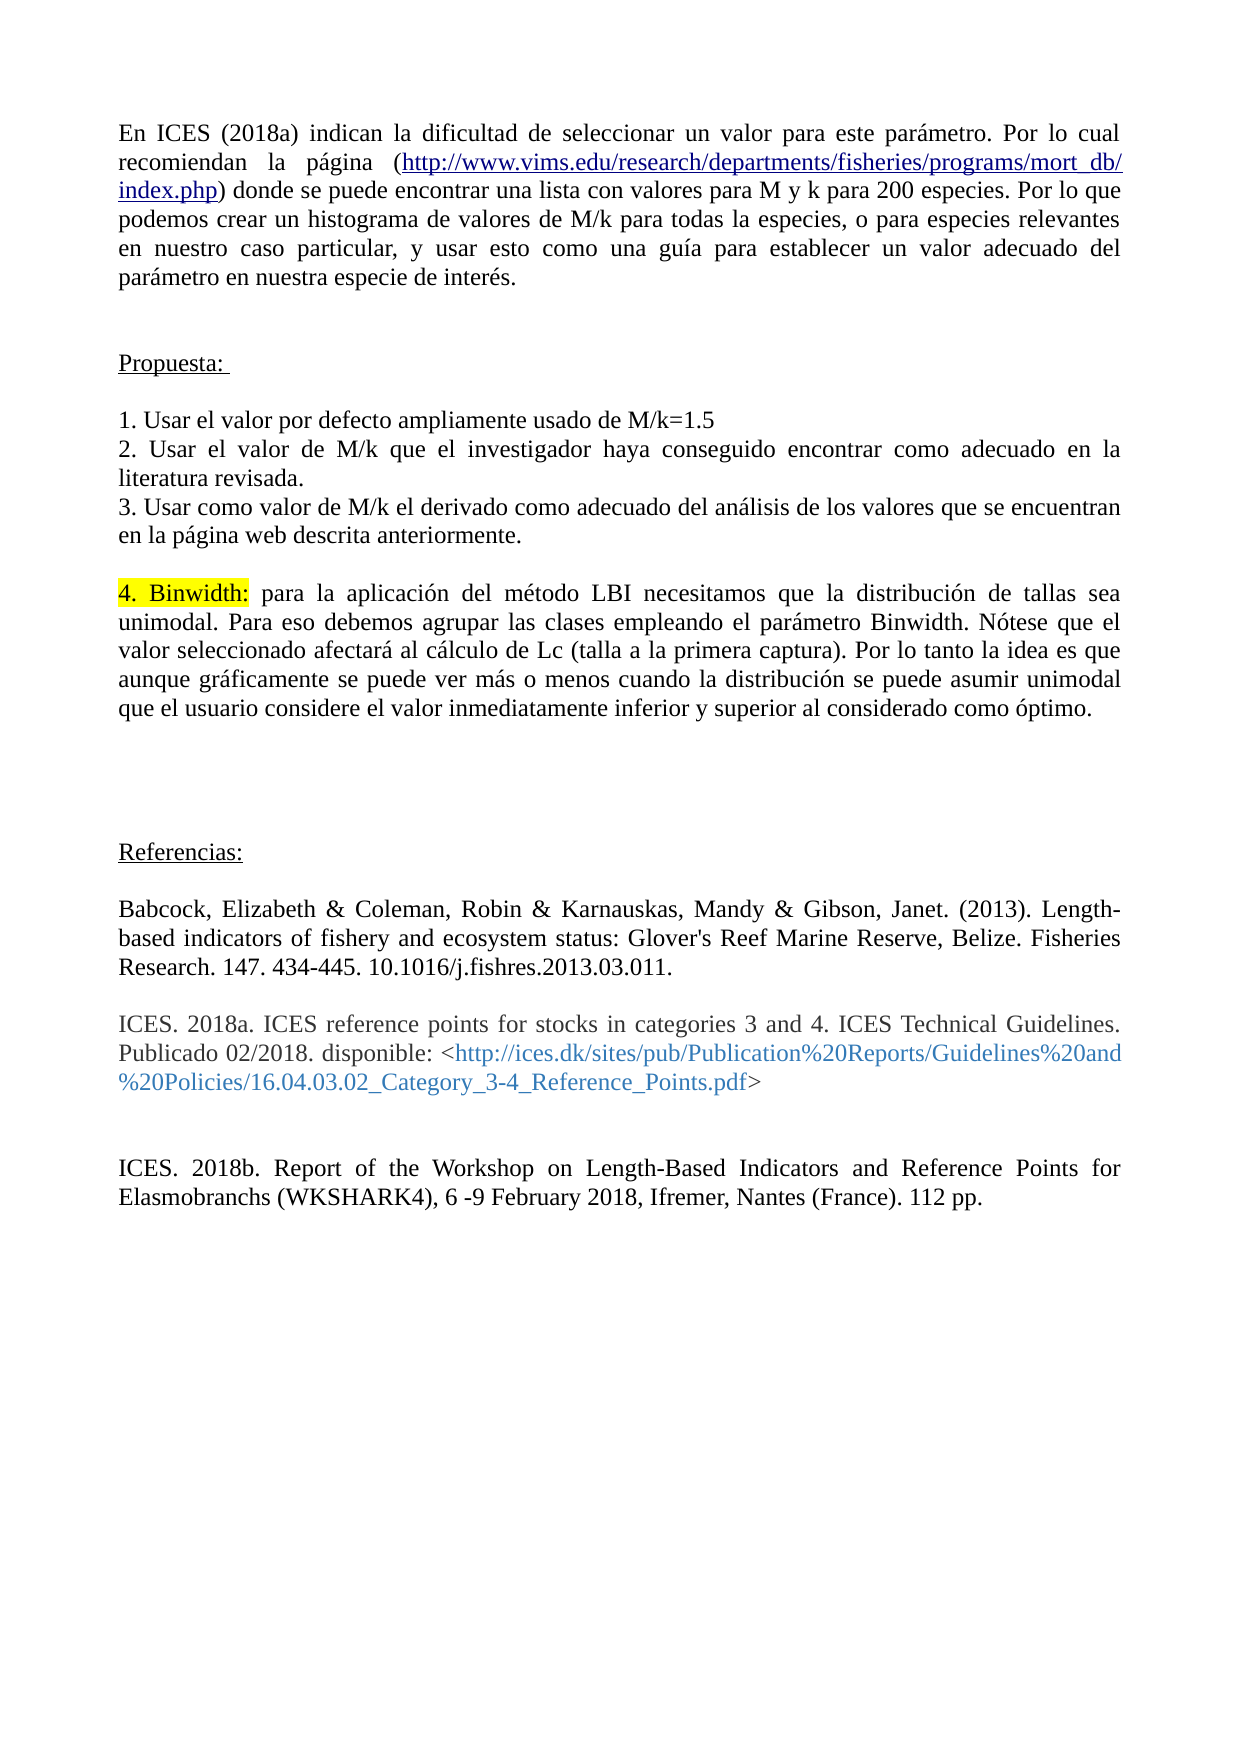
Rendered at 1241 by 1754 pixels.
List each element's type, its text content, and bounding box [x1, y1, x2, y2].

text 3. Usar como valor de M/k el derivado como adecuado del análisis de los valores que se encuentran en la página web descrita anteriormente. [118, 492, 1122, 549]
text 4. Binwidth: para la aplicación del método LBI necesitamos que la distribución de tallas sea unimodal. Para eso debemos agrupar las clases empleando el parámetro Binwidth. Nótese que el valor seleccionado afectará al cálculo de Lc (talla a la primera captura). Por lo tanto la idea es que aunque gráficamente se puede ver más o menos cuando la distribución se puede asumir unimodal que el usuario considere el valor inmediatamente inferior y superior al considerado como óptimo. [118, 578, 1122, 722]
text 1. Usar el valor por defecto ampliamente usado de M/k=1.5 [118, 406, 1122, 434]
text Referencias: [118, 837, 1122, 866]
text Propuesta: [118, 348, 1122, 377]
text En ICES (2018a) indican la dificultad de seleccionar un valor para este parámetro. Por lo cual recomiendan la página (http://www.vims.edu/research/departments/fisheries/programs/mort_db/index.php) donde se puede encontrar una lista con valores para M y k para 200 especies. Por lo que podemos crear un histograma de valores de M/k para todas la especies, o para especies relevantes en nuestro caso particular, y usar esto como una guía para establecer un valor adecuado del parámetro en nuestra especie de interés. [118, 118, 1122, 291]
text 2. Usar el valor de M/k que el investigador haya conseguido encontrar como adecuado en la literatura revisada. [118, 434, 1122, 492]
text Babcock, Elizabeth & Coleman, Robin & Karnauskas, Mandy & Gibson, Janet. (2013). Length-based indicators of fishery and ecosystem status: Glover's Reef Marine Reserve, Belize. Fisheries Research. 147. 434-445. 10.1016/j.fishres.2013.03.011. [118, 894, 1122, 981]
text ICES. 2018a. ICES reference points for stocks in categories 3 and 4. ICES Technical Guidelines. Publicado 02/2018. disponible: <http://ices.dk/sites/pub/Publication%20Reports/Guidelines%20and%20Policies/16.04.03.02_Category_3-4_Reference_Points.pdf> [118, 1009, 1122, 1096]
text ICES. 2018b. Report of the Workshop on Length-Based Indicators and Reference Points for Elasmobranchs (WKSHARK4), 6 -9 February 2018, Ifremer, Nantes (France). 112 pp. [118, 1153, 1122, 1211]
##############################
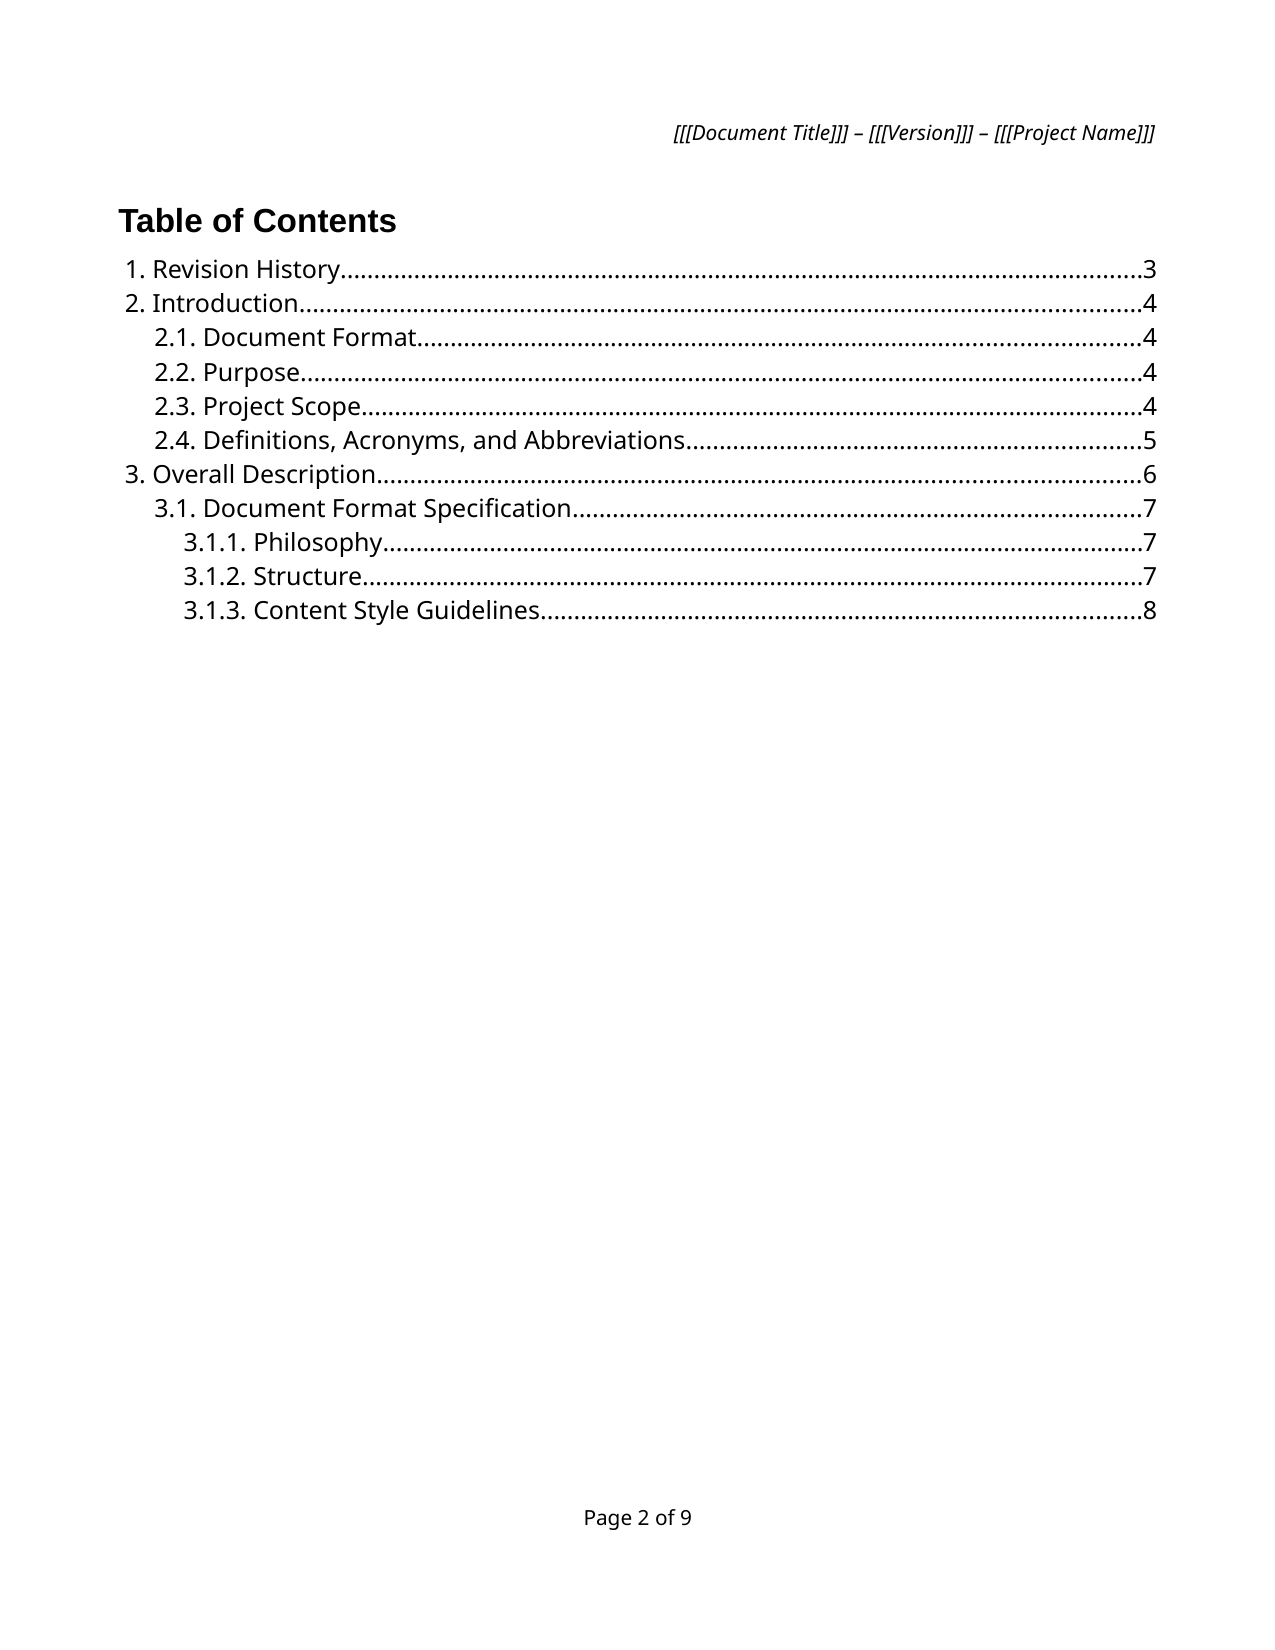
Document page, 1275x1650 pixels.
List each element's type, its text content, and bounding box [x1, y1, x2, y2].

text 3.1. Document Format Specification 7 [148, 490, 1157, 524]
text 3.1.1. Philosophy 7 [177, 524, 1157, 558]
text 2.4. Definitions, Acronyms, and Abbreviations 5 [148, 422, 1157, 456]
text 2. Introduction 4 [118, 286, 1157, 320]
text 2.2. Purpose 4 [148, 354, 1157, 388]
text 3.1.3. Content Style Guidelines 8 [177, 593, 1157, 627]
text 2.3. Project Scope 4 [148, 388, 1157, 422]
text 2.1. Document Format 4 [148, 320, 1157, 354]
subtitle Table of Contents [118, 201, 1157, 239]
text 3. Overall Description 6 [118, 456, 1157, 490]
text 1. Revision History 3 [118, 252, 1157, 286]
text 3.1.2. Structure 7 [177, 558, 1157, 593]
##############################
> _Given instruction_
Please give everything from the line containing "Rendered at 1241 by 1754 pixels." down to the line containing "text 3. Usar" again, substituting "enclosing rectangle" for "bounding box" and leaving all else unchanged.

> _Response for this exercise_
Rendered at 1241 by 1754 pixels.
List each element's type, its text content, and enclosing rectangle [x1, y1, x2, y2].

text 3. Usar como valor de M/k el derivado como adecuado del análisis de los valores que se encuentran en la página web descrita anteriormente. [118, 492, 1122, 549]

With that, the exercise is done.